La ansiedad que rodea a cualquier dolor, como expresión de un miedo ante la incertidumbre de una enfermedad grave, un sufrimiento prolongado, una deformidad física, una secuela o incluso la propia muerte; hacen del dolor el más antiguo motivo de la lucha del hombre contra sus enfermedades y el gran motor que ha hecho avanzar la ciencia médica desde aquellos antiguos alquimistas que empeñaban su vida en el tratamiento de las enfermedades de sus señores feudales hasta las modernas unidades de terapia de las clínicas del dolor de nuestro días.

También en la Medicina Tradicional China y en especial en la Acupuntura, la lucha contra el dolor fue uno de los motivos de su nacimiento y desarrollo hace 5000 años. Los textos clásicos explican que la acupuntura se descubrió por casualidad cuando una persona se golpeó accidentalmente en un punto del dorso de la mano y comprobó como le desaparecía de inmediato un dolor de muelas que le atacaba desde hacía varios días. Independientemente de que la anécdota sea real o leyenda se ve claro que la acupuntura nació relacionada con el dolor.

Los chinos han practicado siempre la acupuntura como un arte tradicional que se transmitía de padres a hijos o de maestros a discípulos a lo largo de generaciones. Así la práctica de la acupuntura se ha ido enriqueciendo a lo largo de la historia a través de la observación y la repetición de la experiencia clínica. Por eso no es de extrañar que no se conocieran íntimamente los mecanismos por los que las agujas son capaces de anular el dolor. Es ahora en los últimos años cuando se están realizando investigaciones científicas que tratan de encontrar respuestas a este fenómeno y explicarlo de forma científica.

Baste recordar que la acupuntura es capaz de aumentar 30 veces la cantidad normal de endorfinas de la sangre. Estas sustancias son un analgésico natural que fabrica nuestro cuerpo, pero no fueron descubiertas hasta 1977.
Esta falta de conocimiento científico en la antigüedad, desde luego, no ha sido obstáculo para la aplicación y desarrollo eficaz de la acupuntura en los tratamientos del dolor. Desde una cefalea crónica, hasta un lumbago, un ataque de ciática o una neuralgia de trigémino o aquella provocada por un herpes Zoster, dolores secundarios a un pinzamiento lumbar o a una hernia discal, una migraña, un hombro doloroso , un codo de tenista, una contractura muscular, un esguince, una contusión hasta la tan temida fibromialgia.
Cualquier dolor agudo o crónico puede ser tratado con éxito con acupuntura. Aunque en cada caso habrá que hacer una valoración individual y minuciosa.

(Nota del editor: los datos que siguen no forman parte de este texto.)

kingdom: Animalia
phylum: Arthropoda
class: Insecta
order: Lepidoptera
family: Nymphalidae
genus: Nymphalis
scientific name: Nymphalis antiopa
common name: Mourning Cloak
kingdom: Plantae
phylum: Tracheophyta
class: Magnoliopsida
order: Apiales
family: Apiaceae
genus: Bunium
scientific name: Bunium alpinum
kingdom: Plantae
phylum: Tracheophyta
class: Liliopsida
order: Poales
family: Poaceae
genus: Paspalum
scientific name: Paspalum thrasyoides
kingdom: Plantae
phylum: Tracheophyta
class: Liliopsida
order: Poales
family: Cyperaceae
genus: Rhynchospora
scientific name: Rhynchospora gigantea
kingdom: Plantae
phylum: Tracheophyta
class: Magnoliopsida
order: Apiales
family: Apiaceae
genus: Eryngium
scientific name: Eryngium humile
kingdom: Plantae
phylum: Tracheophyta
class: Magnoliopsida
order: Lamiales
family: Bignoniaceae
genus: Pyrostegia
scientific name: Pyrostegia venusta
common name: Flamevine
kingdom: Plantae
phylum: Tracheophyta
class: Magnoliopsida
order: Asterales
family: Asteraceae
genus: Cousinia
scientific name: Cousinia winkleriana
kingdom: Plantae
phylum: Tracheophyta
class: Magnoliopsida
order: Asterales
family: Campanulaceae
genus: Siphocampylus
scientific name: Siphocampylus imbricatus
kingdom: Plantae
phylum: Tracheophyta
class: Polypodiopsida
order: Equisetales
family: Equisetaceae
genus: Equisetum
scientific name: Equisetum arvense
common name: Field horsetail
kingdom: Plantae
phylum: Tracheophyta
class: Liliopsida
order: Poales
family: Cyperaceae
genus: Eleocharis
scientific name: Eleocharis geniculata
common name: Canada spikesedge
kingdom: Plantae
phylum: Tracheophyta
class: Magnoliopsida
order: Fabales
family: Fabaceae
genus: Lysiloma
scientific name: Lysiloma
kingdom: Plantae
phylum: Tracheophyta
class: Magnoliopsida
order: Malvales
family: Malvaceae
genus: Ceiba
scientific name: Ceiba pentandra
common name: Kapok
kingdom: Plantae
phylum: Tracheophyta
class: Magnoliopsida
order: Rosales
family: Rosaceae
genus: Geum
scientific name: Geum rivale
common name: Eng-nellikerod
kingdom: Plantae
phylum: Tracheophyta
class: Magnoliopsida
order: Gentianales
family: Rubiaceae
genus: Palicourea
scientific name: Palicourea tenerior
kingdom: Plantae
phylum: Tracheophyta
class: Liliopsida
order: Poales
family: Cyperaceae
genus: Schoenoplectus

En China uno de los avances más revolucionarios de la medicina fue la aplicación de la acupuntura en la anestesia quirúrgica, creando la acupuntura anestésica, que allí se utiliza regularmente en algunas operaciones de cirugía.
La primera vez que yo pude comprobar, con mis propios ojos, como una paciente era sometida a una operación de cesárea y con el abdomen abierto, permanecía despierta hablando con las enfermeras sin ningún gesto de dolor mientras le extraían el niño; no podía creerlo.

En España estamos todavía muy lejos de esta realidad ya que la acupuntura anestésica tan solo se usa en algunas clínicas dentales para pacientes alérgicos. Y tal vez nunca la alcancemos mientras no se avance hacia la normalización de esta ciencia como especialidad médica y pueda ser aplicada en los hospitales.
Pero al menos, nos queda la seguridad de contar con una eficaz arma para luchar contra el eterno problema del dolor en el ser humano.